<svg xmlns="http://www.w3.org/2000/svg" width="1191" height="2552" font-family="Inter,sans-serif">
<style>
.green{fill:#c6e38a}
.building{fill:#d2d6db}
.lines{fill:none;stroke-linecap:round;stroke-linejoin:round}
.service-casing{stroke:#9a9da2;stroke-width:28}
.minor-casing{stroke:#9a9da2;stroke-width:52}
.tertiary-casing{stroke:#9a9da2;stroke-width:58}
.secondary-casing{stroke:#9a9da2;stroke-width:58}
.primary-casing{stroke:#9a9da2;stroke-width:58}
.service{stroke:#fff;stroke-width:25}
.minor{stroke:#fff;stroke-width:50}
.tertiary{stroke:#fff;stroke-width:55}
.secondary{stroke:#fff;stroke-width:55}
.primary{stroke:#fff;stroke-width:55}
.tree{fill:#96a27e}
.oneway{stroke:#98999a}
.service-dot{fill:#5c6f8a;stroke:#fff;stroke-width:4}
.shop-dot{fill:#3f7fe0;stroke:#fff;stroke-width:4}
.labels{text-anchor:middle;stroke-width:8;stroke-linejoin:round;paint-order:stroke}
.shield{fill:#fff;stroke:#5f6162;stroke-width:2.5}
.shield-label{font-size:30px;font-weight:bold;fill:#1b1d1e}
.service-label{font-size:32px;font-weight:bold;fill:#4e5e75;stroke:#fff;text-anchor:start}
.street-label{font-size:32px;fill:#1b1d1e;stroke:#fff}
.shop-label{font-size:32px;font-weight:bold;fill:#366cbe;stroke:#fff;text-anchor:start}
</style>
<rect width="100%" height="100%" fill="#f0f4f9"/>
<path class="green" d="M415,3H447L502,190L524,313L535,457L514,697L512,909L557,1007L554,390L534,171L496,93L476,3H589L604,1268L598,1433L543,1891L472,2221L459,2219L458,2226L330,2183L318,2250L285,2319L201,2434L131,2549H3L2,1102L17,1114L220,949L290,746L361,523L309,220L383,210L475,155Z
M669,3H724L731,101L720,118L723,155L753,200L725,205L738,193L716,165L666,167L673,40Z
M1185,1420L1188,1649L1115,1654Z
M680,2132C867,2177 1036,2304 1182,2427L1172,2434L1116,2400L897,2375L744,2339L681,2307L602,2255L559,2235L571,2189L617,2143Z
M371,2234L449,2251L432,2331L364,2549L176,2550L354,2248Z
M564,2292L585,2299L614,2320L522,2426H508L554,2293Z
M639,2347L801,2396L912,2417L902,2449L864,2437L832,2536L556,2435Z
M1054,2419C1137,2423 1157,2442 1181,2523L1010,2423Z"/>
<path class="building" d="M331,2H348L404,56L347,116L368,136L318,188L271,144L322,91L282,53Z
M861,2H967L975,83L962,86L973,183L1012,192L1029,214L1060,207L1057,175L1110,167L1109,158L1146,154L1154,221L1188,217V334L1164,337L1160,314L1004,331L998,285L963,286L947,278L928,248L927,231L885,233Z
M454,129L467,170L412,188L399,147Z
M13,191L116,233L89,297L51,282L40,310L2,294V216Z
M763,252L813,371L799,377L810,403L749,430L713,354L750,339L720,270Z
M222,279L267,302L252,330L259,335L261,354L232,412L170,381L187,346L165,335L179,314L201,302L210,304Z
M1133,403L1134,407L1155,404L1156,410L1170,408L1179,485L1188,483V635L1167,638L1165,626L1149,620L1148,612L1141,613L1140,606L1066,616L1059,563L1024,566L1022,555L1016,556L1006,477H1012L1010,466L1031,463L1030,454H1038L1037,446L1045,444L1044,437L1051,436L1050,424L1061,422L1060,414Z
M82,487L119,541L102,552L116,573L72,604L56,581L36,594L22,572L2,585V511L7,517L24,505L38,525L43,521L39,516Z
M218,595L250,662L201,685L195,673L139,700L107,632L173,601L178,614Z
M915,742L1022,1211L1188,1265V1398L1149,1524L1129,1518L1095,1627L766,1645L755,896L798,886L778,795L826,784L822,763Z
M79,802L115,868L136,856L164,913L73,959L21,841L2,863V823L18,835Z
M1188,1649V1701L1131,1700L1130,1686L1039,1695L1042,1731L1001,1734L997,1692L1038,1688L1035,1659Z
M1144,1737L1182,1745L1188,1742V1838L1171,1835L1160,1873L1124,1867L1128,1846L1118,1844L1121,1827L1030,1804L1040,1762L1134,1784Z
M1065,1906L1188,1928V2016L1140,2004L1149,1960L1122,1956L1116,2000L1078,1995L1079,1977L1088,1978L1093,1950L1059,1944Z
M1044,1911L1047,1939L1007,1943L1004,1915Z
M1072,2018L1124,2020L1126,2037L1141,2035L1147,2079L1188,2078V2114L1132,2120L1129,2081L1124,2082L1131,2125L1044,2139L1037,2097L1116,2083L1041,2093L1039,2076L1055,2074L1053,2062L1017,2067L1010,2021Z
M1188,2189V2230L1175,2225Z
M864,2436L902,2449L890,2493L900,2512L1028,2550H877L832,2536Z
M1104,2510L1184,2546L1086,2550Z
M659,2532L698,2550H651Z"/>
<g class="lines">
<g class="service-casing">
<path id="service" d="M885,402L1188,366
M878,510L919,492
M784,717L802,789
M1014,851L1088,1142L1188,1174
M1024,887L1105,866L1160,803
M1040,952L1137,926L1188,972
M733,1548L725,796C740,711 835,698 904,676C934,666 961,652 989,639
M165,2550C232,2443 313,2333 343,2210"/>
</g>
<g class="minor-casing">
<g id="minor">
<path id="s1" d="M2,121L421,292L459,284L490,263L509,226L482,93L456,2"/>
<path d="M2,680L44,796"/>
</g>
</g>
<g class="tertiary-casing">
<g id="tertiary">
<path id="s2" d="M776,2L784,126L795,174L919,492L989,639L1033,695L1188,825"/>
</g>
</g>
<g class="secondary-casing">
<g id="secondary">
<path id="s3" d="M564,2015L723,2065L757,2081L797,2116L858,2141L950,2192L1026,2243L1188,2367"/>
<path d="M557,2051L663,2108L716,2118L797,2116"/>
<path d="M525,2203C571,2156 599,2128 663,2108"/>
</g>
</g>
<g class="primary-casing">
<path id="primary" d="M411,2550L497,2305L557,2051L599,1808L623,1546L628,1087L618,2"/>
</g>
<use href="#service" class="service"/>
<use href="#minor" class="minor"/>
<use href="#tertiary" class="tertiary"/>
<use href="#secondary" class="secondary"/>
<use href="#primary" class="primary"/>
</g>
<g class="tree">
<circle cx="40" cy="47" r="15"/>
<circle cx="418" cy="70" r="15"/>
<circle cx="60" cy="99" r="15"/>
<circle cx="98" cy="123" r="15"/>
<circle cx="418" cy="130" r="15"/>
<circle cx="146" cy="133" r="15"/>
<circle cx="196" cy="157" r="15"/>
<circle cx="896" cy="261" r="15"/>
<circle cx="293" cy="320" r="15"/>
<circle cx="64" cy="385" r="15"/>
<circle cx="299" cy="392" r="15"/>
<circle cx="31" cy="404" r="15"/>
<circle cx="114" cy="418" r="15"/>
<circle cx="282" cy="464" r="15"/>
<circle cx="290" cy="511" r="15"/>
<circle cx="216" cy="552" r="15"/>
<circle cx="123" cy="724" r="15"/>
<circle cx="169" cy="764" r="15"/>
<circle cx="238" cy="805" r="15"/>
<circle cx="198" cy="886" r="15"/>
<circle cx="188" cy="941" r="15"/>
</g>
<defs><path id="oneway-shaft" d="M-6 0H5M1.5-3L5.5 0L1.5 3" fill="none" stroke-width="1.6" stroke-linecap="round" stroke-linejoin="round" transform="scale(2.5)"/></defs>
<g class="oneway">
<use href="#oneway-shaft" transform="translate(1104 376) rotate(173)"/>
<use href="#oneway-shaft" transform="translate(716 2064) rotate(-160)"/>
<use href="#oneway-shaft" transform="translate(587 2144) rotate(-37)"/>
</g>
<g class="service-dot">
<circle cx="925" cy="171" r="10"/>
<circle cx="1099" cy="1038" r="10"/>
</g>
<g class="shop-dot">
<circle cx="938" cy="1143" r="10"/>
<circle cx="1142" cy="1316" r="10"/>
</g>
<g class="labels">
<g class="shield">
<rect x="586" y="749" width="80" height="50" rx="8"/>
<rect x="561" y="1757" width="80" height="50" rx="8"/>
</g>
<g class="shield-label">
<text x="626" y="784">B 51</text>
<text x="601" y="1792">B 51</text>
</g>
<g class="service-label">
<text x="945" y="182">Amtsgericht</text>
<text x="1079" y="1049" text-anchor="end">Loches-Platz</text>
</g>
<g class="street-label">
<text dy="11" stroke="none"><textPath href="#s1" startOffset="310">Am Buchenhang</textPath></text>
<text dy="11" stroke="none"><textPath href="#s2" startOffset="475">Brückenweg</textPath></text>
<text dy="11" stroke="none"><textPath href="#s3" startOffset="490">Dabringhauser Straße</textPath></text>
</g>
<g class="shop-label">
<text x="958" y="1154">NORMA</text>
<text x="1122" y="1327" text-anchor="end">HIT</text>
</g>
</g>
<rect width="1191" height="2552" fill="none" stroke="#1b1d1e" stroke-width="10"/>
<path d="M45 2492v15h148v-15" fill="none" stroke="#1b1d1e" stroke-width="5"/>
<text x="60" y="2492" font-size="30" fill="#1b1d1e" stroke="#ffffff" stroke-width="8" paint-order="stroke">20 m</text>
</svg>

*Exercise goal*
Copy each line of the preceding data that contains the string "lines".

*Answer to the exercise*
.lines{fill:none;stroke-linecap:round;stroke-linejoin:round}
<g class="lines">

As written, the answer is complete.